Integrating O-RADS US v2022, CEUS, and CA125 to enhance the diagnostic differentiation of ovarian masses: development of the OCC-US model.

Purpose: Differentiating between benign and malignant ovarian masses remains a significant clinical challenge. Although the Ovarian-Adnexal Reporting and Data System Ultrasound Version 2022 (O-RADS US v2022) provides standardized terminology and high sensitivity, its specificity remains suboptimal, potentially leading to overdiagnosis and overtreatment. Incorporating tumor vascularity evaluation via contrast-enhanced ultrasound (CEUS) and serum tumor markers like CA125 may enhance diagnostic accuracy and help guide clinical management more effectively.
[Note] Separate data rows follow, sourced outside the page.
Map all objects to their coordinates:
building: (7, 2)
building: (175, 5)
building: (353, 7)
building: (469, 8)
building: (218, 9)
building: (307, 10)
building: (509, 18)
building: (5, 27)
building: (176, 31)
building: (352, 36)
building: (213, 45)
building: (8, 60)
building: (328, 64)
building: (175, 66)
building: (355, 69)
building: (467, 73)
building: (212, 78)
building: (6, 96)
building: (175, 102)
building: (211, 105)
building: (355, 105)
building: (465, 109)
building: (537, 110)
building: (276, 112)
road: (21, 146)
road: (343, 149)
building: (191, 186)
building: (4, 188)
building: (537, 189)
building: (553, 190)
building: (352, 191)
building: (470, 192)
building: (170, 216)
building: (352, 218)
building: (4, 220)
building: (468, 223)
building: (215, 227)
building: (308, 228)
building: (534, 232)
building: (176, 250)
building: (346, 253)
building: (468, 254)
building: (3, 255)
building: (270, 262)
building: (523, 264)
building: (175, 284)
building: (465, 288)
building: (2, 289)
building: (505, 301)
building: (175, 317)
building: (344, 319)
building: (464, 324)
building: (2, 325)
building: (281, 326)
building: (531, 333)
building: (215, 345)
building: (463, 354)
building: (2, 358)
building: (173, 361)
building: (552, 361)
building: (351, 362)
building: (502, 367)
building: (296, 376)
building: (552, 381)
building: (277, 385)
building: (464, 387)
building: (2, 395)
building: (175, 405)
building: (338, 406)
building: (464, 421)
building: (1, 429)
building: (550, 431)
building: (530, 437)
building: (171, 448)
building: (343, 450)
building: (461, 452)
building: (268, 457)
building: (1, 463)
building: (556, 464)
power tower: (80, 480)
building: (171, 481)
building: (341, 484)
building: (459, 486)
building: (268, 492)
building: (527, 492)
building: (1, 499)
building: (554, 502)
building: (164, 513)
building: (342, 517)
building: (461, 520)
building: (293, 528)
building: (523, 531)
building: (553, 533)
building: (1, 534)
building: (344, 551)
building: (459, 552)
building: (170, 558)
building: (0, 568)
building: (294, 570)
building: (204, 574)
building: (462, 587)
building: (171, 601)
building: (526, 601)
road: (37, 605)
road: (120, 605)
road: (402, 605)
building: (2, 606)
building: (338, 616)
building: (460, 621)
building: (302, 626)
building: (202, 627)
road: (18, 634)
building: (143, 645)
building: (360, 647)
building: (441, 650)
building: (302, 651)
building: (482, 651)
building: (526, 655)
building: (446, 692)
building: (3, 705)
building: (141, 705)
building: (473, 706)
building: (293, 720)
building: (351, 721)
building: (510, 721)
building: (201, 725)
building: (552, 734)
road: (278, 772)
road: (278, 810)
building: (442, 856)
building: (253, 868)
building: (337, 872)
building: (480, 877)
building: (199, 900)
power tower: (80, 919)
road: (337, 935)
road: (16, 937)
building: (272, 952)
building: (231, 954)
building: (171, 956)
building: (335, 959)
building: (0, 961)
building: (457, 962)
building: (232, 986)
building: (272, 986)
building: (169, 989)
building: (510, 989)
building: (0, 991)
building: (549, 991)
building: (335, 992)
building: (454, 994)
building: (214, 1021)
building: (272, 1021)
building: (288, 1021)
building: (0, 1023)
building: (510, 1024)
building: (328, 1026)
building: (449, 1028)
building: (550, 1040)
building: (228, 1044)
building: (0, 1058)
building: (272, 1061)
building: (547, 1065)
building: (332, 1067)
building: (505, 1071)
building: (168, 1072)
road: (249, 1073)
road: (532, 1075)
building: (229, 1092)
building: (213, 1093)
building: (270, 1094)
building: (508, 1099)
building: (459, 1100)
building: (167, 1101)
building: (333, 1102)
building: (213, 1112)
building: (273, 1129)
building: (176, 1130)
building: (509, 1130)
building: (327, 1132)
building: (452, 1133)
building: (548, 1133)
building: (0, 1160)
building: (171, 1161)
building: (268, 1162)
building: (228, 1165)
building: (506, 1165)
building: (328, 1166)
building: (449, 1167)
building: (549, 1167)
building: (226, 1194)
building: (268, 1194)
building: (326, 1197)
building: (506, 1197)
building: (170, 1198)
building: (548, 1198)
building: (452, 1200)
Methods: A retrospective study of 909 patients with adnexal masses undergoing ultrasound at Sichuan Cancer Hospital from May 2022 to March 2025 was conducted. O-RADS US v2022, CEUS scores, and CA125 levels were analyzed to develop a novel scoring system (OCC-US). Diagnostic performance was evaluated using ROC curves, logistic regression, and inter-observer agreement analysis. Additionally, a temporally independent validation cohort was retrospectively assembled to assess the generalizability and diagnostic accuracy of the OCC-US model.

Results: A total of 609 patients were enrolled in the development cohort between May 2022 and May 2024. ROC analysis identified O-RADS US v2022 ≥ 4, CEUS score ≥ 4, and CA125 ≥ 37.815 U/mL as independent predictors of malignancy. Based on these variables, the OCC-US scoring system was developed, assigning 2 points each for O-RADS ≥ 4 and CEUS score ≥ 4, and 1 point for CA125 ≥ 37.815 U/mL (total score range: 0-5). OCC-US achieved the highest diagnostic performance with an AUC of 0.916, outperforming OC-US (0.891), CEUS (0.877), O-RADS US v2022 (0.871), and CA125 (0.784). It significantly improved specificity (85.4% vs. 71.5%, P < 0.001) while maintaining high sensitivity (84.9%), reducing the false-positive rate from 23.1% (O-RADS US v2022) to 6.2%. OCC-US also reduced unnecessary surgical recommendations from 300 (O-RADS US v2022) to 243 (P < 0.001). Inter-observer agreement was excellent (κ = 0.840, P < 0.001), indicating high reliability. In the temporally independent external validation cohort (300 patients enrolled between June 2024 and March 2025), the OCC-US model maintained stable diagnostic performance, with an AUC of 0.867.

Conclusion: The OCC-US model enhances diagnostic specificity while maintaining high sensitivity, optimizing risk stratification and surgical decision-making. Further multi-center prospective studies are needed for broader validation.